別に俺は話し方とか気にしてないんだけどなぁ……レーシャとかになら問題だけどな。それよりディアッタが怖い……エヴィが何かしないか監視している感じだし、威圧感が半端ない。
確かエヴィの方がディアッタより年上のはずなのにエヴィに年上としての威厳というのはかけらもない。
まぁそんな事はどうでもいいか。それよりもエヴィとクルエ兄妹の事だ。二人に感嘆の声を上げた理由は他でもない。昨日とは違い、エヴィはしっかりとした執事服を着て、クルエの方はリアネ達と同じメイド服を来ていて昨日の姿とはまるで別人のようだ。

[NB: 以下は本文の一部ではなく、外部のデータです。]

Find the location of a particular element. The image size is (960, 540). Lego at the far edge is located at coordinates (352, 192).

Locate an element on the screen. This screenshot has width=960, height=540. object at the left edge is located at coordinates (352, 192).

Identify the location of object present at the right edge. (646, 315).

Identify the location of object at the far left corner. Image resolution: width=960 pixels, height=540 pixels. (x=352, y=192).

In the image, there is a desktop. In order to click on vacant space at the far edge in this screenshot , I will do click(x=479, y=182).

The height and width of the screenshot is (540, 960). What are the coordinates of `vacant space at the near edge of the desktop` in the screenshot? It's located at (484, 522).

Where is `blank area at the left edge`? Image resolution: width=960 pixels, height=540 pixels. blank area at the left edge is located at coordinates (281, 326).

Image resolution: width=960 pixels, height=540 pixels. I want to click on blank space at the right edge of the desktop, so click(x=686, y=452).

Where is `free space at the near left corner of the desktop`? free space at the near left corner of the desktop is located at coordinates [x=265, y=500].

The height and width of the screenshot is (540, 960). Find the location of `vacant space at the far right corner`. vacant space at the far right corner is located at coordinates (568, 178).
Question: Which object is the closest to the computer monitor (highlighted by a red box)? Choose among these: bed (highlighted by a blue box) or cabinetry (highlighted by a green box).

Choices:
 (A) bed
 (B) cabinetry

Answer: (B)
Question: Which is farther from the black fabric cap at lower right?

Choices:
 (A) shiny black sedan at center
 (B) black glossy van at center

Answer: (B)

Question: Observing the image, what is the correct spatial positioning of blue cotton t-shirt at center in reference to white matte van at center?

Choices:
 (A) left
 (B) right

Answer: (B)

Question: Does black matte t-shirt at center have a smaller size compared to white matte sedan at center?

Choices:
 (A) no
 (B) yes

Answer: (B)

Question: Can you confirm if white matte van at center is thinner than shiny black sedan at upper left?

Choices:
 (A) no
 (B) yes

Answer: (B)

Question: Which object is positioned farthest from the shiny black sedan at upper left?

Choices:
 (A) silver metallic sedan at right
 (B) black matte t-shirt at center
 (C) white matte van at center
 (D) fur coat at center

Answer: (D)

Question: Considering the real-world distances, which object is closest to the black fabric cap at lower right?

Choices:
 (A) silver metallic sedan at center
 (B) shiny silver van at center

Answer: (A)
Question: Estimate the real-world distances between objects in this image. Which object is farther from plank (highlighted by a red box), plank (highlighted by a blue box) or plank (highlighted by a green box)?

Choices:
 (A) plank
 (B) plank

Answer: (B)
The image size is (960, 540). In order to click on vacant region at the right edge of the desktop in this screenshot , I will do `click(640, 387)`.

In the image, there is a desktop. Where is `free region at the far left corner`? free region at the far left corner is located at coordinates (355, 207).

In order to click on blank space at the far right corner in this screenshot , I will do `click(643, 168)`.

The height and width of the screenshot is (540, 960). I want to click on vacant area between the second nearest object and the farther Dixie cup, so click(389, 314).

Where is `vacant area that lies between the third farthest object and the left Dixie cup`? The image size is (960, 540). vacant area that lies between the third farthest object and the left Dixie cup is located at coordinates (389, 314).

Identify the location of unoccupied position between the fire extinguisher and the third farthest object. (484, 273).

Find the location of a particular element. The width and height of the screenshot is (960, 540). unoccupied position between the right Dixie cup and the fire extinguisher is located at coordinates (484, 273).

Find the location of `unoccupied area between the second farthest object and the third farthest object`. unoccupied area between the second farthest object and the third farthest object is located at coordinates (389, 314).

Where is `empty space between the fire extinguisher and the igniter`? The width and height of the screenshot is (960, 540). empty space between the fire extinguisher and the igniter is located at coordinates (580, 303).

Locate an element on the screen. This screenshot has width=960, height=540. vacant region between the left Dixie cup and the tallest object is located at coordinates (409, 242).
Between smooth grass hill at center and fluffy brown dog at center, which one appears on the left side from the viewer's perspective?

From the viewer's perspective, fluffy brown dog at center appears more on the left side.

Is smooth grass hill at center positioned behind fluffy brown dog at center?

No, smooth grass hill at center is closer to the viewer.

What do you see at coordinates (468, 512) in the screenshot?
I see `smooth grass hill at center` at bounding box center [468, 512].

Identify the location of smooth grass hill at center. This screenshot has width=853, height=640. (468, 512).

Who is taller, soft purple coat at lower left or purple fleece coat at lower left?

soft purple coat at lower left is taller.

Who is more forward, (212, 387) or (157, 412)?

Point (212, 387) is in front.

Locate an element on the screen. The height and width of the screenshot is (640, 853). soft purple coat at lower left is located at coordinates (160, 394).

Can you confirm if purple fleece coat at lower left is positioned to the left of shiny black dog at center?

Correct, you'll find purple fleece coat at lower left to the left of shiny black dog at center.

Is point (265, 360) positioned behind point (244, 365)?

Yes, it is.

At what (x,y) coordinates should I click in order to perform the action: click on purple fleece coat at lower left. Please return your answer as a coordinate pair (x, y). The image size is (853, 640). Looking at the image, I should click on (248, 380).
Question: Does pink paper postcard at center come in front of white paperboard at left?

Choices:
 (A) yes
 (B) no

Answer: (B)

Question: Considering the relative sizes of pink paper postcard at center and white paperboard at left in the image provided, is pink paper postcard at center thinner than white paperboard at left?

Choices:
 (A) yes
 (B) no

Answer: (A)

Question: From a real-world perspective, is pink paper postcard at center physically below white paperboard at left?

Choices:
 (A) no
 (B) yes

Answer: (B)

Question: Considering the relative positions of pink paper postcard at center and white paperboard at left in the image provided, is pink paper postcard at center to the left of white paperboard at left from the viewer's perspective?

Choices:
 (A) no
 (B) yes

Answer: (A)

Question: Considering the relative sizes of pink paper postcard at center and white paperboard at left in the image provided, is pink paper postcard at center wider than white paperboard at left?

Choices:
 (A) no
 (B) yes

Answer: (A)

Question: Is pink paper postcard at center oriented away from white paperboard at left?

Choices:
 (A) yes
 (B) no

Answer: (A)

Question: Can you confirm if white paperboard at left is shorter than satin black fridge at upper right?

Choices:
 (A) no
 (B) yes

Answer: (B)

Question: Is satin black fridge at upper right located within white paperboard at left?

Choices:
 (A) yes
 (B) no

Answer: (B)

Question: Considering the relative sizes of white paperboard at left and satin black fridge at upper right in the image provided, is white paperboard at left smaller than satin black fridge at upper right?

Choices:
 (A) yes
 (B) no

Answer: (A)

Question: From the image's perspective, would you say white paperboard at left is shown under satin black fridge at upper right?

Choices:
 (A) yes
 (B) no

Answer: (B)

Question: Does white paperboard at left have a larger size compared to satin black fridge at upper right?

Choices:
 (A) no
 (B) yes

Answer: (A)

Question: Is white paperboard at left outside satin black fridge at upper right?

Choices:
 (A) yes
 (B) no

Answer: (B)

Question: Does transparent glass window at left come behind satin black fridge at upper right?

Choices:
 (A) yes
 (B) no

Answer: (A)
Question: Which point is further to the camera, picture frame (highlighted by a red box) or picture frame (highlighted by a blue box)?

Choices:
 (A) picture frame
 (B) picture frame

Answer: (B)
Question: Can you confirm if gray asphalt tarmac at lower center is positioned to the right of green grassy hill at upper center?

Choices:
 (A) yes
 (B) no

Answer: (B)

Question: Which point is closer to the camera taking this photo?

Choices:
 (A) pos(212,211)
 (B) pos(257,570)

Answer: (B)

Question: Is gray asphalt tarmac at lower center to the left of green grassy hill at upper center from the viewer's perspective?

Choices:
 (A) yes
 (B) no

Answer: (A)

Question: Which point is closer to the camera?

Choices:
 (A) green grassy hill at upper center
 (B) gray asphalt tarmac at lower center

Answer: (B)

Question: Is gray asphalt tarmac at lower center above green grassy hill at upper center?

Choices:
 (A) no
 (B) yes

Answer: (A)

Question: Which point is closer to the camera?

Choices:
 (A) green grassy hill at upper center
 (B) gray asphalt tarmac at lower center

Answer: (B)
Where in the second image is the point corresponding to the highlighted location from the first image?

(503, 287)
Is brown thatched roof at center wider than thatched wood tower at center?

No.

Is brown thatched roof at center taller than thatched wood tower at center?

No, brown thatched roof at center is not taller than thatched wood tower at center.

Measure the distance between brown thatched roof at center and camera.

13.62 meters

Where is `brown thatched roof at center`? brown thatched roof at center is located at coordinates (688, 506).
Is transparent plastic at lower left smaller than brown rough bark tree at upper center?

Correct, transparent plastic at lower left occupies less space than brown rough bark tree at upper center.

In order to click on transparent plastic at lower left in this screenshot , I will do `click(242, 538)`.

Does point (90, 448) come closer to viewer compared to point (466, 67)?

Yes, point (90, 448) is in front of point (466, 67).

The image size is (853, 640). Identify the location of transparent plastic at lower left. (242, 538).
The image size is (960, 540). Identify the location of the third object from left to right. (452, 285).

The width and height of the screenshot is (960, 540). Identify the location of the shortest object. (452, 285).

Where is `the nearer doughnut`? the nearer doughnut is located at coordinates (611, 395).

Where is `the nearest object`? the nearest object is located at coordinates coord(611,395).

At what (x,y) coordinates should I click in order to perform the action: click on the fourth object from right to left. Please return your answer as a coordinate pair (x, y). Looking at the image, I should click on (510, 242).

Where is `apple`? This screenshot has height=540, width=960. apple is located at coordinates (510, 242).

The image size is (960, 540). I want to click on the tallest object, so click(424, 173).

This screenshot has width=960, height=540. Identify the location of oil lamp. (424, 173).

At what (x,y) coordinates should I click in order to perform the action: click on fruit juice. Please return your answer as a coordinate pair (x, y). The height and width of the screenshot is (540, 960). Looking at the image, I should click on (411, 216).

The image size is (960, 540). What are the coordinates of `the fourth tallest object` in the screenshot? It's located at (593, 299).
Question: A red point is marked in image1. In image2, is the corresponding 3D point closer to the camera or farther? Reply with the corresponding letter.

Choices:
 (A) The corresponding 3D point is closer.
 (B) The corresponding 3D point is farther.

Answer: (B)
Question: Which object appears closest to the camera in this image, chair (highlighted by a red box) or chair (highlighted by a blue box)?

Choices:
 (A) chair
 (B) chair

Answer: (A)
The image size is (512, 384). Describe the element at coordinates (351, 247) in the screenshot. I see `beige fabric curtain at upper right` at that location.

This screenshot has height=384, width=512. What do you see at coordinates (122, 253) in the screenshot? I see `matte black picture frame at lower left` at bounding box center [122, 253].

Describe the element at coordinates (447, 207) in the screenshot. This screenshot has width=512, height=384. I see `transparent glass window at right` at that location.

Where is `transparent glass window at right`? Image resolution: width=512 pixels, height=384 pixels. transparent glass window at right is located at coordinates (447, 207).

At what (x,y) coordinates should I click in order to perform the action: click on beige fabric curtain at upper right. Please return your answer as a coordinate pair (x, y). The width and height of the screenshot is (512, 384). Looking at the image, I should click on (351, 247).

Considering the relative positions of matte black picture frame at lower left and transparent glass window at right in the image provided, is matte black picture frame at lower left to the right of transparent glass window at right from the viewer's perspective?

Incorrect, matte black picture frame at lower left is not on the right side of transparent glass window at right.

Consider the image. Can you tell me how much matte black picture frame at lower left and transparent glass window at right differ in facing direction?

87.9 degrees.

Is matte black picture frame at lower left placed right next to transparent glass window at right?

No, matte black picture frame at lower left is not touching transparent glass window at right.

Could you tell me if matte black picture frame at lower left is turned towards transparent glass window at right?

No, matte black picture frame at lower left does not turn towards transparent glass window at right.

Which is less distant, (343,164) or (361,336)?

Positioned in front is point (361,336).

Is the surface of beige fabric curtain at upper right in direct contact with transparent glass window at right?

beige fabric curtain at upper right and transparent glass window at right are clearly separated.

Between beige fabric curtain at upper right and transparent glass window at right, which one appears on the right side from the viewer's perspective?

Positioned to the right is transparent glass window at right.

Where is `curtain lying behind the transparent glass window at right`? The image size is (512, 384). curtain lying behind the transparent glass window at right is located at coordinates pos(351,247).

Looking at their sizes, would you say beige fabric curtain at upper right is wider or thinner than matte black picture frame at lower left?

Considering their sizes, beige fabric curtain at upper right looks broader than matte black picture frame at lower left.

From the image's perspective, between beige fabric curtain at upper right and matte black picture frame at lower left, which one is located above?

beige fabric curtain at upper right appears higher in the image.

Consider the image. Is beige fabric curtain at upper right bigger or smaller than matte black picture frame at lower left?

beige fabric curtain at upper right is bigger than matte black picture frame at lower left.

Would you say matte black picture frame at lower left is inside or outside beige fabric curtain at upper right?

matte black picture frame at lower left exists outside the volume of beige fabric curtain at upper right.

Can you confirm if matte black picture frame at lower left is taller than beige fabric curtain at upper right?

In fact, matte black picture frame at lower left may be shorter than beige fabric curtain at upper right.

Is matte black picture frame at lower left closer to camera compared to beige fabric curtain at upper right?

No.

「エヴィ、執事服良く……は似合ってないな。なんか服に着せられてる感じだ」
「貧民の俺が王城で働く服装なんて似合うと思ってるのか?」
「エヴィ……」
「すんません!」
「……すいません。です」
昨日から今日にかけて一体何があったというのか……徐々に慣らす的な発言をしてたが……エヴィがディアッタに対して絶対服従という感じになっている。ディアッタの方がよっぽど主人と言えるんじゃないのか?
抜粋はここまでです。